Each line below needs to be printed again exactly.

-------------------------

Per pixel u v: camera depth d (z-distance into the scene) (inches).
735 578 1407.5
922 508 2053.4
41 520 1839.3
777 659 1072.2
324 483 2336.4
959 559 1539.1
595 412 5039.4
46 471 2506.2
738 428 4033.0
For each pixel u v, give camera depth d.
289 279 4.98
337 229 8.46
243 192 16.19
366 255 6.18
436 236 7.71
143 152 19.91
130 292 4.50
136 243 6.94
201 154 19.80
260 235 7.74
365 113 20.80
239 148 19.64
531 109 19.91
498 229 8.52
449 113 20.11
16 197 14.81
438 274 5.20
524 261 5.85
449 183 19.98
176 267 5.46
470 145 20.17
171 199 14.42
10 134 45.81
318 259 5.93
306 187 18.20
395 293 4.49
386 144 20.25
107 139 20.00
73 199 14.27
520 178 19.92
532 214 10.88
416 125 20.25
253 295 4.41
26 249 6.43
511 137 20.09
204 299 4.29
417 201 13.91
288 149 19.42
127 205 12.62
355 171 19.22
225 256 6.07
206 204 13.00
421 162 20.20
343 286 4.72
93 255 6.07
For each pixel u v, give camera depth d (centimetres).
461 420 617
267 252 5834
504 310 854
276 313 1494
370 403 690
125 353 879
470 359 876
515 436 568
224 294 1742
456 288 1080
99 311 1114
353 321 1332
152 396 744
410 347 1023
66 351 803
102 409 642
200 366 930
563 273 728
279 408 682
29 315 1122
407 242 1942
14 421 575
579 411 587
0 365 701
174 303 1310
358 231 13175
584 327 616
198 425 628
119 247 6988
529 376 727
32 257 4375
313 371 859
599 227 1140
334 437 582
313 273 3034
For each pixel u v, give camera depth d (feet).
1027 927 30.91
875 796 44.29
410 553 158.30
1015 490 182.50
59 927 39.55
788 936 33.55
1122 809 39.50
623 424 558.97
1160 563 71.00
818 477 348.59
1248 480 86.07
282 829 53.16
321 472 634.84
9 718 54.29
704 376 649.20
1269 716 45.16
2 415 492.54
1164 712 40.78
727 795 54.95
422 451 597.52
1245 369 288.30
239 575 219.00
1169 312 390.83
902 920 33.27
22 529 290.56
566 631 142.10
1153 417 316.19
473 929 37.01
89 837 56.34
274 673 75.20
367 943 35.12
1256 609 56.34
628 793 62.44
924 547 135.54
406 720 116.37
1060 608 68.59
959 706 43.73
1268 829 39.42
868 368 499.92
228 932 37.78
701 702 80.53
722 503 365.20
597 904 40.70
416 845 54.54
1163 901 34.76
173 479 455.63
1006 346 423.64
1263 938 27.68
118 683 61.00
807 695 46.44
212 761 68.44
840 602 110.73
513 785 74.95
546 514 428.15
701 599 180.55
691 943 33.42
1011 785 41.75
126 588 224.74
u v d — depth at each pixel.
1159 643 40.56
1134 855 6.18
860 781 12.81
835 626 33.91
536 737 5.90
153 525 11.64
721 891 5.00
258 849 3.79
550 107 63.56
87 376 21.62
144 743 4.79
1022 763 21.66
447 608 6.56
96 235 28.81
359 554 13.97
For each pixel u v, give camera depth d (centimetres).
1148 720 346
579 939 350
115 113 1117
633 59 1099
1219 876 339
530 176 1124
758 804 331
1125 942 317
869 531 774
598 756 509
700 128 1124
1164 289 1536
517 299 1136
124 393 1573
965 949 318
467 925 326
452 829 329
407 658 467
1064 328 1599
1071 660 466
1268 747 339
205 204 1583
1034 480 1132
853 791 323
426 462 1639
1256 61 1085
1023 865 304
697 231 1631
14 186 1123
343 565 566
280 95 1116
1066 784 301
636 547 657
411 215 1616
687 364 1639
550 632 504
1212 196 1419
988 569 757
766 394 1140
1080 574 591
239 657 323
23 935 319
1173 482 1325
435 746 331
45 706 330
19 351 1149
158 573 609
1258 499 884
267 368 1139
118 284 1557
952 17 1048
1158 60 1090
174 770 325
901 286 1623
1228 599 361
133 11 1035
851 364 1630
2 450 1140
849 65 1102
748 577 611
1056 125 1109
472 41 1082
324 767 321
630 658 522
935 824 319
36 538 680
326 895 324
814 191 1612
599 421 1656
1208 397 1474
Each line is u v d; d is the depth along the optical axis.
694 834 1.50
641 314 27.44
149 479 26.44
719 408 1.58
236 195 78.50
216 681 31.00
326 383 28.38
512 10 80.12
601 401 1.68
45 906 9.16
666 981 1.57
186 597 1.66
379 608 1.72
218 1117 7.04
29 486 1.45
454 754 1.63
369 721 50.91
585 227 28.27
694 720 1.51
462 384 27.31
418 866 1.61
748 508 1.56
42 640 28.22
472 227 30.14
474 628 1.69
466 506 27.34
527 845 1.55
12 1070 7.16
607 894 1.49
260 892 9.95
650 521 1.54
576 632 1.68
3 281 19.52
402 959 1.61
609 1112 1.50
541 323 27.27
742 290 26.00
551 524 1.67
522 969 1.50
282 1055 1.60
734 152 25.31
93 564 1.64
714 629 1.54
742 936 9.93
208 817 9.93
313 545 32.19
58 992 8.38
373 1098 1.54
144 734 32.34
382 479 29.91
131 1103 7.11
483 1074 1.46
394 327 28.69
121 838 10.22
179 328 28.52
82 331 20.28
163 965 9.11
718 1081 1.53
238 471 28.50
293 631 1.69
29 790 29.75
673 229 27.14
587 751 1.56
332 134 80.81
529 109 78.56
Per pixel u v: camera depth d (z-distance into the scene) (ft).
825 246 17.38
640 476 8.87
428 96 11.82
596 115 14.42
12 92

-------------------------

OUTPUT BELOW:
Per pixel u v: camera depth d (z-distance into the scene) (inches).
735 578 1407.5
922 508 2053.4
41 520 1839.3
777 659 1072.2
324 483 2336.4
959 559 1539.1
595 412 5039.4
46 471 2506.2
738 428 4033.0
For each pixel u v, give camera depth d.
289 279 4.98
337 229 8.46
243 192 16.19
366 255 6.18
436 236 7.71
143 152 19.91
130 292 4.50
136 243 6.94
201 154 19.80
260 235 7.74
365 113 20.80
239 148 19.64
531 109 19.91
498 229 8.52
449 113 20.11
16 197 14.81
438 274 5.20
524 261 5.85
449 183 19.98
176 267 5.46
470 145 20.17
171 199 14.42
10 134 45.81
318 259 5.93
306 187 18.20
395 293 4.49
386 144 20.25
107 139 20.00
73 199 14.27
520 178 19.92
532 214 10.88
416 125 20.25
253 295 4.41
26 249 6.43
511 137 20.09
204 299 4.29
417 201 13.91
288 149 19.42
127 205 12.62
355 171 19.22
225 256 6.07
206 204 13.00
421 162 20.20
343 286 4.72
93 255 6.07
For each pixel u v, give camera depth d (centimetres).
461 420 617
267 252 5834
504 310 854
276 313 1494
370 403 690
125 353 879
470 359 876
515 436 568
224 294 1742
456 288 1080
99 311 1114
353 321 1332
152 396 744
410 347 1023
66 351 803
102 409 642
200 366 930
563 273 728
279 408 682
29 315 1122
407 242 1942
14 421 575
579 411 587
0 365 701
174 303 1310
358 231 13175
584 327 616
198 425 628
119 247 6988
529 376 727
32 257 4375
313 371 859
599 227 1140
334 437 582
313 273 3034
For each pixel u v, give camera depth d (feet).
1027 927 30.91
875 796 44.29
410 553 158.30
1015 490 182.50
59 927 39.55
788 936 33.55
1122 809 39.50
623 424 558.97
1160 563 71.00
818 477 348.59
1248 480 86.07
282 829 53.16
321 472 634.84
9 718 54.29
704 376 649.20
1269 716 45.16
2 415 492.54
1164 712 40.78
727 795 54.95
422 451 597.52
1245 369 288.30
239 575 219.00
1169 312 390.83
902 920 33.27
22 529 290.56
566 631 142.10
1153 417 316.19
473 929 37.01
89 837 56.34
274 673 75.20
367 943 35.12
1256 609 56.34
628 793 62.44
924 547 135.54
406 720 116.37
1060 608 68.59
959 706 43.73
1268 829 39.42
868 368 499.92
228 932 37.78
701 702 80.53
722 503 365.20
597 904 40.70
416 845 54.54
1163 901 34.76
173 479 455.63
1006 346 423.64
1263 938 27.68
118 683 61.00
807 695 46.44
212 761 68.44
840 602 110.73
513 785 74.95
546 514 428.15
701 599 180.55
691 943 33.42
1011 785 41.75
126 588 224.74
u v d — depth at each pixel.
1159 643 40.56
1134 855 6.18
860 781 12.81
835 626 33.91
536 737 5.90
153 525 11.64
721 891 5.00
258 849 3.79
550 107 63.56
87 376 21.62
144 743 4.79
1022 763 21.66
447 608 6.56
96 235 28.81
359 554 13.97
For each pixel u v, give camera depth d (centimetres).
1148 720 346
579 939 350
115 113 1117
633 59 1099
1219 876 339
530 176 1124
758 804 331
1125 942 317
869 531 774
598 756 509
700 128 1124
1164 289 1536
517 299 1136
124 393 1573
965 949 318
467 925 326
452 829 329
407 658 467
1064 328 1599
1071 660 466
1268 747 339
205 204 1583
1034 480 1132
853 791 323
426 462 1639
1256 61 1085
1023 865 304
697 231 1631
14 186 1123
343 565 566
280 95 1116
1066 784 301
636 547 657
411 215 1616
687 364 1639
550 632 504
1212 196 1419
988 569 757
766 394 1140
1080 574 591
239 657 323
23 935 319
1173 482 1325
435 746 331
45 706 330
19 351 1149
158 573 609
1258 499 884
267 368 1139
118 284 1557
952 17 1048
1158 60 1090
174 770 325
901 286 1623
1228 599 361
133 11 1035
851 364 1630
2 450 1140
849 65 1102
748 577 611
1056 125 1109
472 41 1082
324 767 321
630 658 522
935 824 319
36 538 680
326 895 324
814 191 1612
599 421 1656
1208 397 1474
Each line is u v d; d is the depth along the optical axis.
694 834 1.50
641 314 27.44
149 479 26.44
719 408 1.58
236 195 78.50
216 681 31.00
326 383 28.38
512 10 80.12
601 401 1.68
45 906 9.16
666 981 1.57
186 597 1.66
379 608 1.72
218 1117 7.04
29 486 1.45
454 754 1.63
369 721 50.91
585 227 28.27
694 720 1.51
462 384 27.31
418 866 1.61
748 508 1.56
42 640 28.22
472 227 30.14
474 628 1.69
466 506 27.34
527 845 1.55
12 1070 7.16
607 894 1.49
260 892 9.95
650 521 1.54
576 632 1.68
3 281 19.52
402 959 1.61
609 1112 1.50
541 323 27.27
742 290 26.00
551 524 1.67
522 969 1.50
282 1055 1.60
734 152 25.31
93 564 1.64
714 629 1.54
742 936 9.93
208 817 9.93
313 545 32.19
58 992 8.38
373 1098 1.54
144 734 32.34
382 479 29.91
131 1103 7.11
483 1074 1.46
394 327 28.69
121 838 10.22
179 328 28.52
82 331 20.28
163 965 9.11
718 1081 1.53
238 471 28.50
293 631 1.69
29 790 29.75
673 229 27.14
587 751 1.56
332 134 80.81
529 109 78.56
Per pixel u v: camera depth d (z-distance into the scene) (ft).
825 246 17.38
640 476 8.87
428 96 11.82
596 115 14.42
12 92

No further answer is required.